2 Jurassic Park — Michael Crichton

The cover of Michael Crichton's novel Jurassic Park

What part of a rampaging Tyrannosaurus Rex smashing a car is realistic? The cloning that brought the T. Rex into existence. Crichton is renowned for his ability to take established science and reach for its most exciting, and alarming, implications.

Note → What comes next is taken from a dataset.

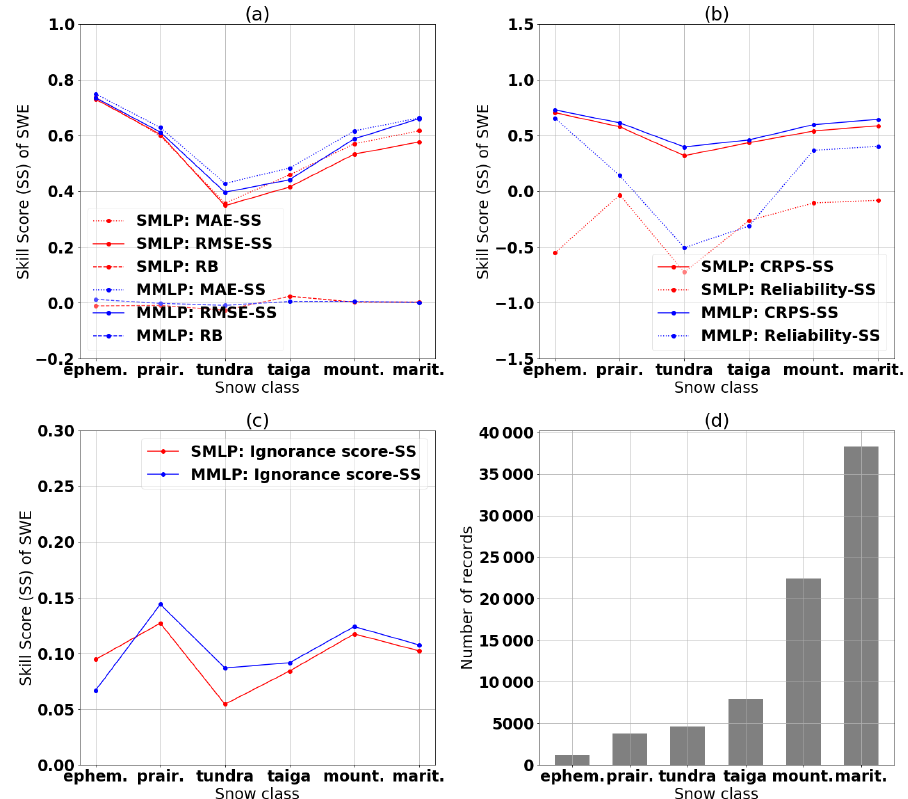
Figure 12. Comparison of the performance of the single MLP (SMLP) and multiple MLP (MMLP) models using (a) the skill score (SS) of the MAE, RMSE, and the relative bias (RB), (b) the skill score of the CRPS and reliability, and (c) the skill score of the ignorance score evaluated for the different snow classes. All results are for the testing data set. (d) The number of records in each snow class within the testing data set.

The technology necessary to clone dinosaurs from genetic material and resurrect entire extinct species already exists, and Jurassic Park is the most popular example of the consequences. Whether it's actually a good idea to bring dinosaurs back is beside the point. Crichton's original novel is immensely readable, with a premise one can instantly grasp.

1 The Martian — Andy Weir

The cover of Andy Weir's novel The Martian

The Martian may be better known by its big-screen adaptation starring Matt Damon, but Andy Weir's novel is where it all started. One of the best novels in its genre, The Martian is the story of astronaut Mark Watney who is stranded on the red planet by an accident and must survive alone in that inhospitable world. Nothing but a deep understanding of hard scientific realities can keep Watney alive.

This novel is a testament both to Weir's research and skill as a storyteller. He can turn seemingly mundane activities such as growing potatoes into some of the most captivating storytelling there is.